77 °F Ocean City, US
July 6, 2024

Editor’s Desk: Working in a place with real corruption

And a community that didn’t mind

The day I arrived to manage a small daily newspaper in Naugatuck, Conn., as a young man in the 1980s, the receptionist said I had a collect call from the mayor, William Rado. She asked if I wanted to accept the charges.

“Why is the mayor calling collect?” I asked her.

“Because he’s calling from jail,” she replied.

That started a colorful two years working in an area rife with overt public corruption.

Over the years I think of that place whenever I hear people throw out accusations that their municipal leaders are corrupt. Although I have been at odds with numerous public officials over my more than 40 years in the newspaper business, I am always cautious about bandying about terms such as “corruption” because I have seen it firsthand. Making that kind of allegation deserves more than a generalized suspicion that all politicians must be corrupt.

I thought of that last week when Ocean City Mayor Jay Gillian went off during the City Council meeting. He was frustrated because former councilman Michael DeVlieger showed up and doubled down on comments he made during the April 25 Candidates Forum that the mayor is in developers’ pockets, insinuating favoritism.

Gillian is close to two developers. That is public knowledge. He has been tight with Scott Halliday, a major developer/builder in the resort considered one of the political kingmakers in town. A few years ago, luxury developer Eustace Mita stepped in and saved Gillian’s Wonderland Pier amusement park when $8 million in loans were called in as everyone was still feeling the effects of the COVID-19 pandemic. That wasn’t a secret. That was a press release.

Over the weekend, days before yesterday’s municipal election in which four of the seven City Council seats were filled, DeVlieger and Cecilia Gallelli-Keyes, both running for council, made hay by posting documents linking Mita and Halliday and Gillian.

Ocean City is no Naugatuck, at least how Naugatuck was when I was there. Unlike this small but wealthy barrier island community that is envied for its nearly $13 billion in ratables, its beaches, boardwalk and thriving business community, that Connecticut town was tough. 

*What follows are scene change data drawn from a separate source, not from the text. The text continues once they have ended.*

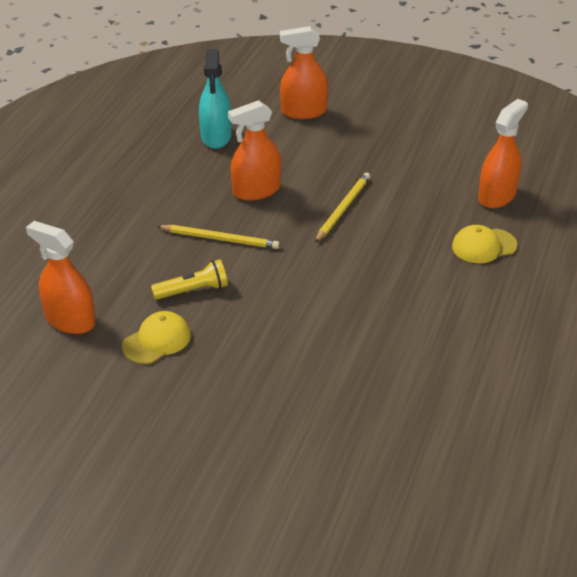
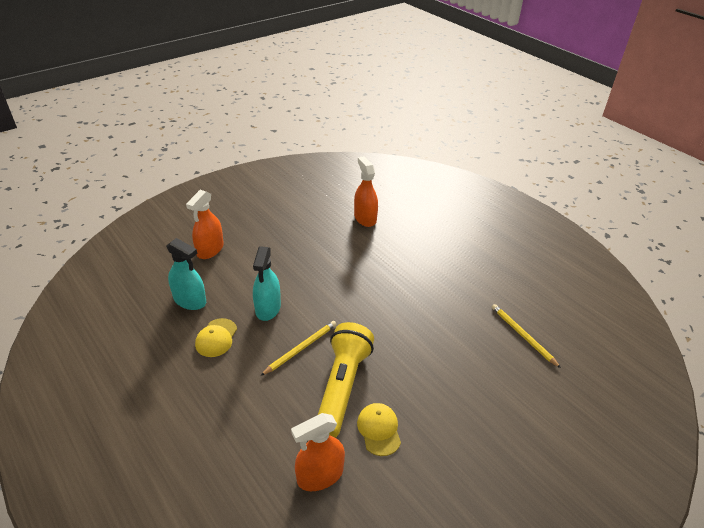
camera: 60 degrees left, 0 degrees up
yellow flashlight [151,260,228,300] -> yellow flashlight [318,322,374,438], size x1.97
orange spray bottle [228,100,281,201] -> turquoise spray bottle [253,246,281,321]
yellow pencil [315,173,370,243] -> yellow pencil moved to [492,304,561,368]
yellow cap [452,225,517,263] -> yellow cap moved to [195,318,237,357]

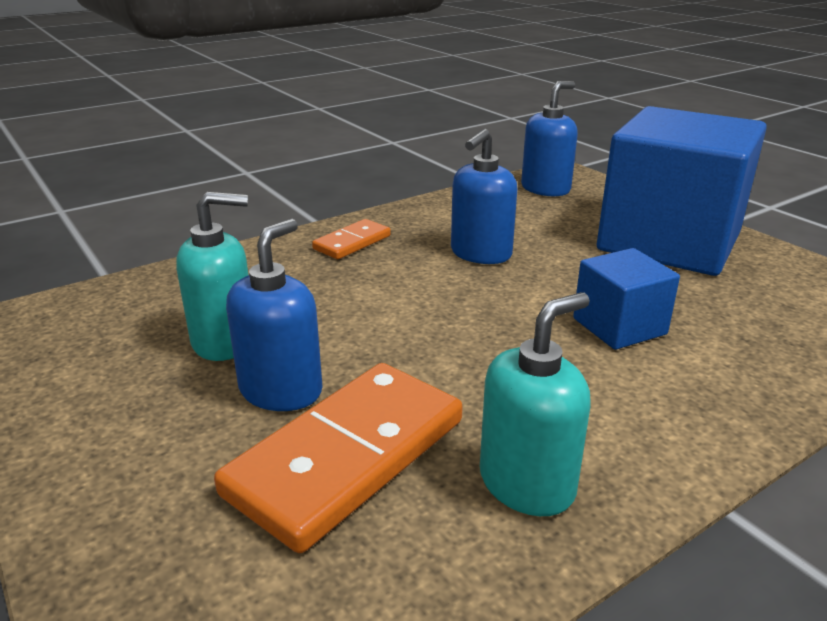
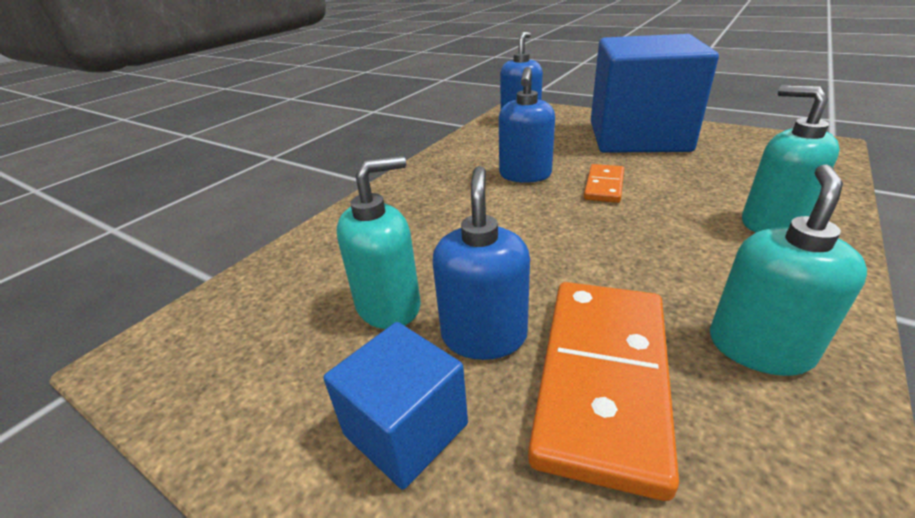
camera: 20 degrees left, 5 degrees up
orange domino [312,219,391,259] -> orange domino moved to [584,164,624,203]
blue cube [573,248,680,350] -> blue cube moved to [323,322,468,490]
none -> turquoise soap dispenser [742,86,840,233]

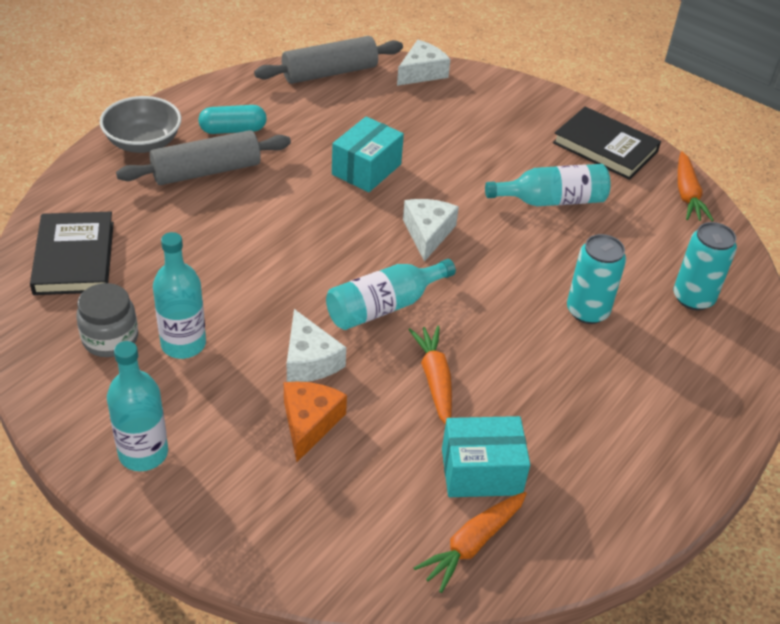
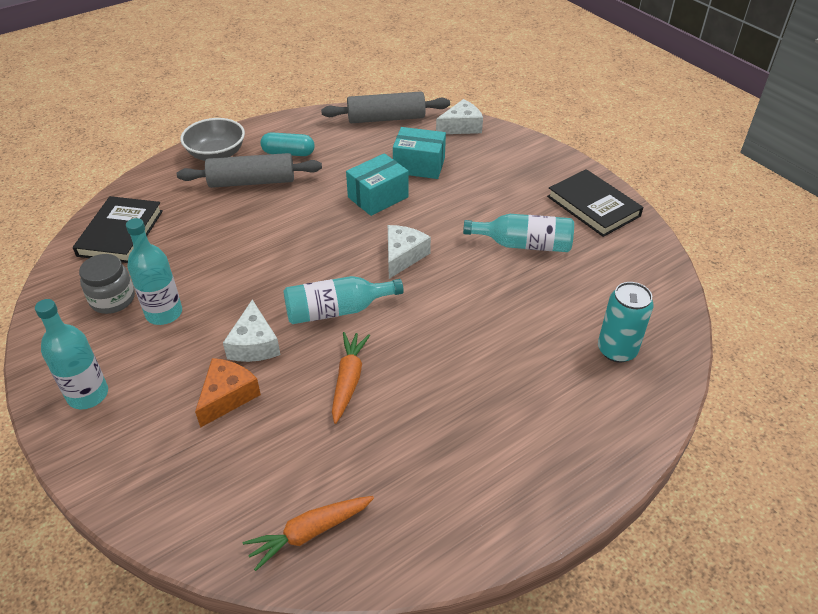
camera: 20 degrees right, 0 degrees up
turquoise box [442,416,530,497] -> turquoise box moved to [393,127,446,179]
turquoise can [567,234,626,324] -> none
orange carrot [678,151,714,222] -> none

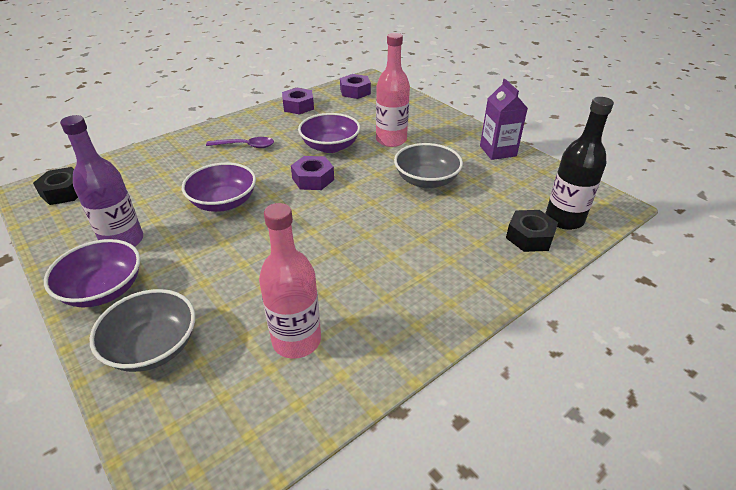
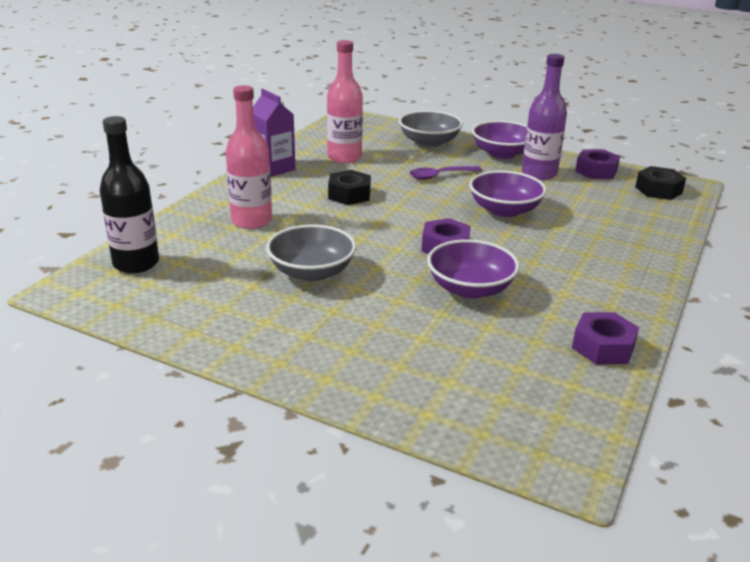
camera: 155 degrees right, 10 degrees down
purple spoon [206,137,274,148] -> purple spoon moved to [409,166,482,180]
purple nut [340,74,371,99] -> purple nut moved to [575,149,620,179]
pink bottle [376,33,410,147] -> pink bottle moved to [226,85,272,229]
purple carton [480,79,528,160] -> purple carton moved to [253,89,295,177]
black nut [506,210,558,252] -> black nut moved to [328,170,371,205]

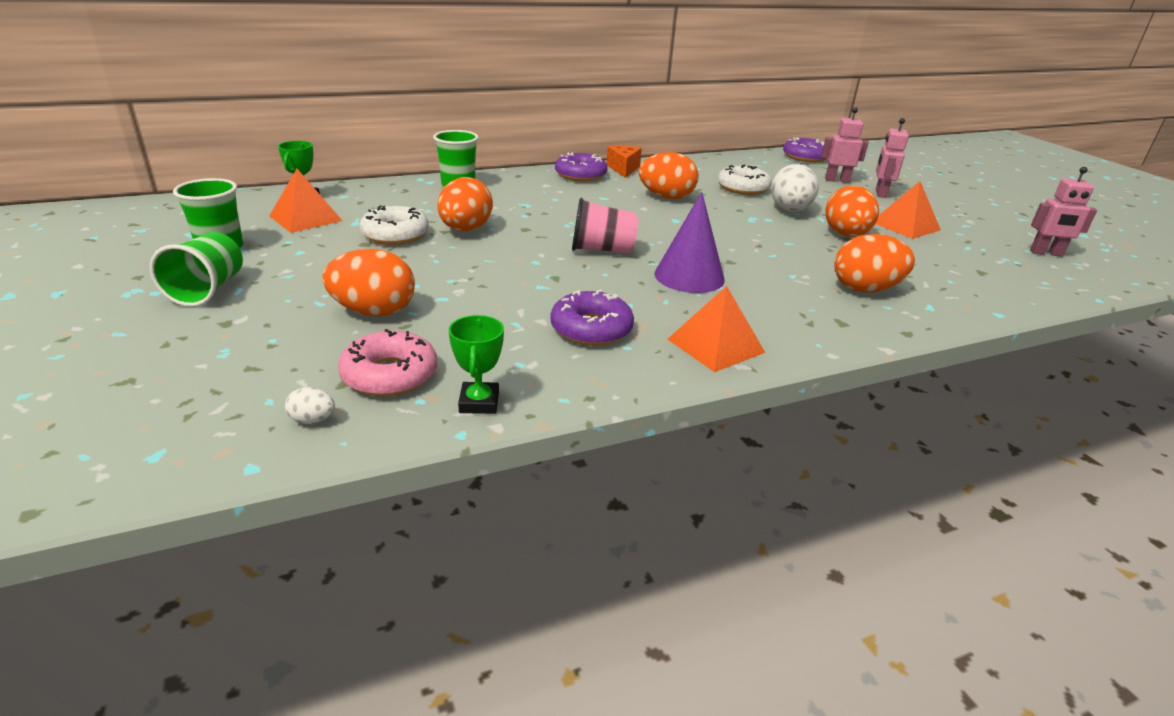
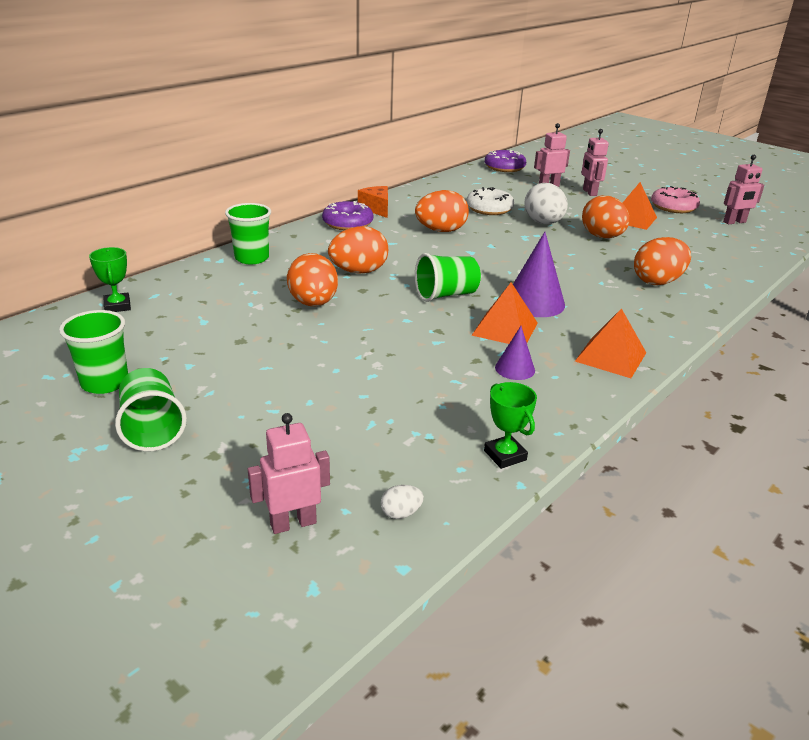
camera: 25 degrees left, 0 degrees up
orange pyramid [269,169,342,233] -> orange pyramid moved to [471,283,538,344]
orange egg [322,249,415,316] -> orange egg moved to [328,226,388,273]
pink donut [338,329,437,396] -> pink donut moved to [651,186,700,213]
white donut [360,206,429,245] -> none
purple donut [551,290,634,346] -> purple cone [495,326,535,380]
pink cup [572,198,639,254] -> green cup [415,253,481,302]
none -> pink robot [248,413,330,534]

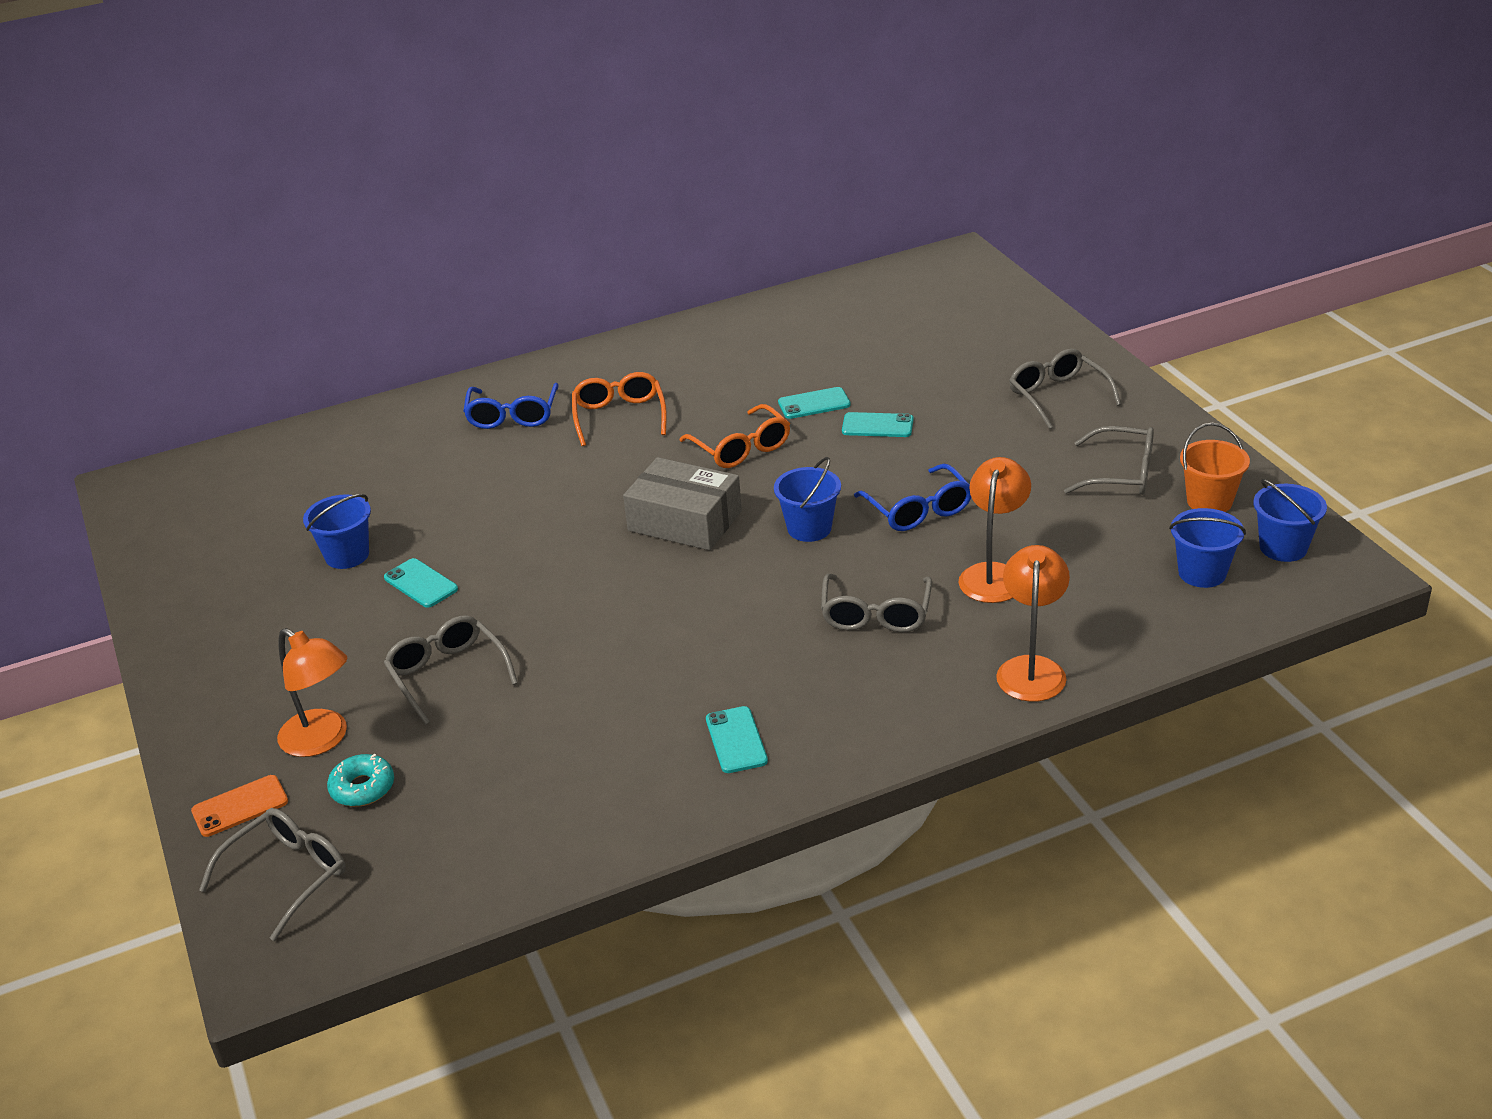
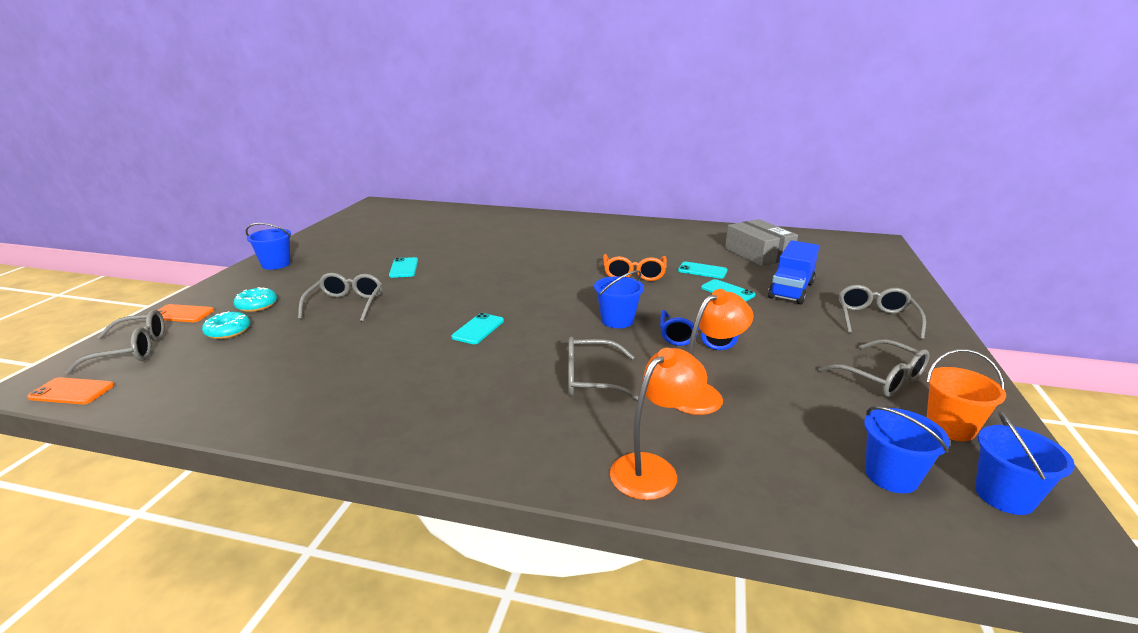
camera: 35 degrees right, 10 degrees down
orange lamp [277,628,348,757] -> turquoise donut [234,287,277,312]
blue bucket [303,494,371,569] -> blue bucket moved to [245,223,291,270]
blue glasses [463,383,558,429] -> none
orange glasses [572,372,667,446] -> none
grey box [623,457,742,550] -> grey box moved to [725,219,798,266]
turquoise phone [706,706,768,773] -> turquoise phone moved to [451,313,504,344]
grey glasses [821,574,932,632] -> grey glasses turned 45 degrees clockwise [568,336,639,401]
none -> orange phone [27,377,114,404]
none -> blue truck [768,240,819,304]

This is a beautiful and safe resort with a love-hate relationship with developers. They are blamed for the overbuilding on the island; putting up oversized houses that block neighbors’ sun and air; homes that stuff extra bathrooms and bedrooms to maximize rentals with minimal parking; turn garages into pool-side bars to get around restrictions; and a myriad of other issues.

That is the hate part.

The reason developers get away with that is the love part. Most property owners, while upset when their own home is dwarfed by a McMansion, love developers because they want to be able to maximize the value of their properties. People want to ensure when they cash out, there aren’t limitations that lower the return on their own investment. 

The belief that developers run this town, that Ocean City is overbuilt and that mayors and council members are in developers’ pockets goes back decades, long before Gillian took office. When I arrived to take over the Sentinel in 1997, people joked to me about the overdevelopment, saying they lived so close to their neighbors they waved at each other from their dining room tables.

That said, politicians, including Gillian and members of City Council, can and should be scrutinized for their relationships and how that may affect their decisions. That is a given. 

But politicians are the ones who appoint the members of the Zoning Board and Planning Board, and are involved in the Master Plan of the resort. When voters re-elect those who have been in charge, they are sending their own message. When was the last time any elected official in this community lobbied relentlessly for wholesale change to what people can do on their properties?

But back to Naugatuck, in a corridor known as the Brass Valley for industry that once dominated the region. Rough and tumble was the order of the day. Multiple mayors of the neighboring city, Waterbury, went to jail.

It was a place where a reporter had to hide behind me when his story’s subject chased and physically threatened him in our newsroom. Where a motorcycle gang member walked in to complain it wasn’t his club that fired the shot into a child’s bedroom as the police claimed in another story. Where the letters to the editor decrying actual documented behaviors of public officials would curdle the milk in Ocean City’s refrigerators.

Even the congressman at the time, an affable young man named John Rowland who was often in our office, was part of it. Rowland went on to become a multi-term Connecticut governor, until he resigned because of a corruption probe and went to prison. After he got out of prison, he ended up back there less than a decade later after a conviction in another fraud case.

It’s good that people here on this barrier island are on the lookout for corruption. Some populations don’t mind. 

In that Connecticut town, the day the mayor was paroled from prison he marched through town in a parade even though it wasn’t for him. A few years later, after he became eligible and I had moved on, he ran for mayor again. The citizens of Naugatuck elected him again.

And did I tell you about the police chief suspended because he reportedly pulled a gun on a homeowner who came out to complain about the drunk cop who was urinating on his lawn?

David Nahan is editor and publisher of the Ocean City Sentinel, Upper Township Sentinel and The Sentinel of Somers Point, Linwood and Northfield.